Work instruction a: Print the passage of the Lucene boosting post between "2. In what range" and "5, 10, 15)?", inclusive, with every word and mark unchanged.
___ Source text ___
Choosing Boosting in Lucene
I have a few questions about boosting in Lucene. I am running a research project where I have, for each document, 4 fields: f1, f2, f3, f4. I also have a set of queries for my corpus, and I know the relevant documents for each of these queries. What I want to study is how boosting affects the search results of these queries. Basically, I want to show that by boosting some of these fields the results are better (I hope).
I have, though, a few essential questions that I cannot figure out and I would really appreciate some help...
1. Is there any difference between boosting the fields at index time and boosting the terms in the queries which appear in these fields at search time?
Again, I know beforehand the set of queries and also the terms in these queries which appear in the documents in the corpus in each of the fields.
2. In what range are boosting values usually chosen? I.e., should I choose boosts in a 0.5-2 range (say 0.5, 1, 1.5, 2), like I have seen in soem examples, or is it the same if I choose boosts in a range like 50-200 (respectively 50, 100, 150, 200)?
3. How sensitive is boosting in Lucene? For example, if I know approximately the importance of each field, and I want to assign boosting values accordingly, what would be good differences between the values of the boosting factor for the different fields? More precisely, if the importance order is f1<f2<f3<f4, will it matter if I choose the boosts as (1,2,3,4), or (1, 5, 10, 15)?
4. Is there any method besides trial and error for finding the boosts for each field that work the best for a particular corpus?
Thank you very much,
___ Provided entries ___
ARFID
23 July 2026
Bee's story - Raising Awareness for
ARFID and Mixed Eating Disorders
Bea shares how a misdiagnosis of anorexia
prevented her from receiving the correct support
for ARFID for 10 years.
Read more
___
Work instruction b: Locate each line in the rows above that contains the word "ARFID", treating uppercase and lowercase as different, and copy those lines out in full.

Task response a:
2. In what range are boosting values usually chosen? I.e., should I choose boosts in a 0.5-2 range (say 0.5, 1, 1.5, 2), like I have seen in soem examples, or is it the same if I choose boosts in a range like 50-200 (respectively 50, 100, 150, 200)?
3. How sensitive is boosting in Lucene? For example, if I know approximately the importance of each field, and I want to assign boosting values accordingly, what would be good differences between the values of the boosting factor for the different fields? More precisely, if the importance order is f1<f2<f3<f4, will it matter if I choose the boosts as (1,2,3,4), or (1, 5, 10, 15)?

Task response b:
ARFID
ARFID and Mixed Eating Disorders
for ARFID for 10 years.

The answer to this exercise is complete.